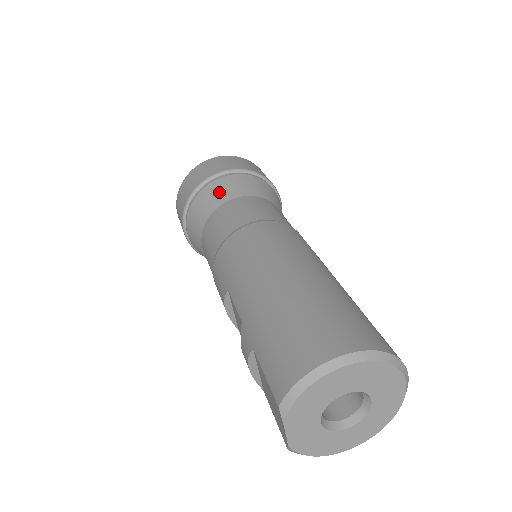
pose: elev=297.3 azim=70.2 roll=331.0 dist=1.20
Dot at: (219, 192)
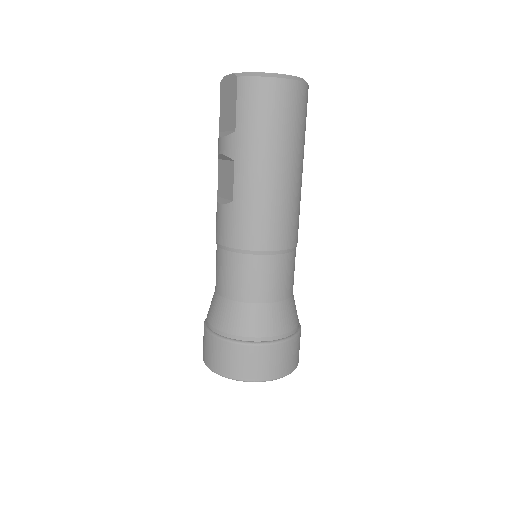
Dot at: occluded
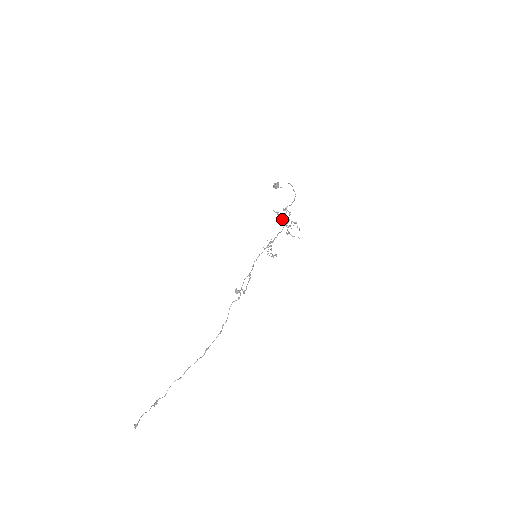
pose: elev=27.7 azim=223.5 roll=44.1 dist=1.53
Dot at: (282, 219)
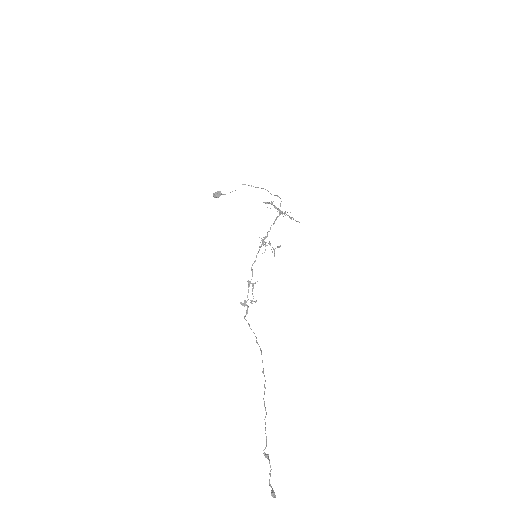
Dot at: (277, 208)
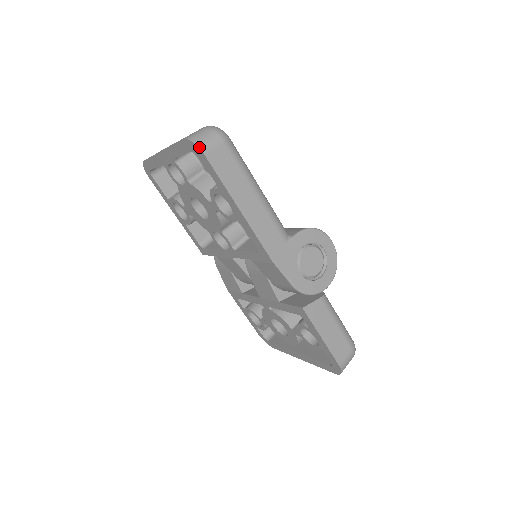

**What the task requires:**
Rewrite every line of these rows with "pose" changed to "view" and nothing else altered. Leave the pictures out of your answer.

**Solution to the problem:**
view: elev=297.3 azim=70.2 roll=331.0 dist=1.20
Dot at: (219, 192)
Dot at: occluded
view: elev=27.7 azim=223.5 roll=44.1 dist=1.53
Dot at: (282, 219)
Dot at: (277, 208)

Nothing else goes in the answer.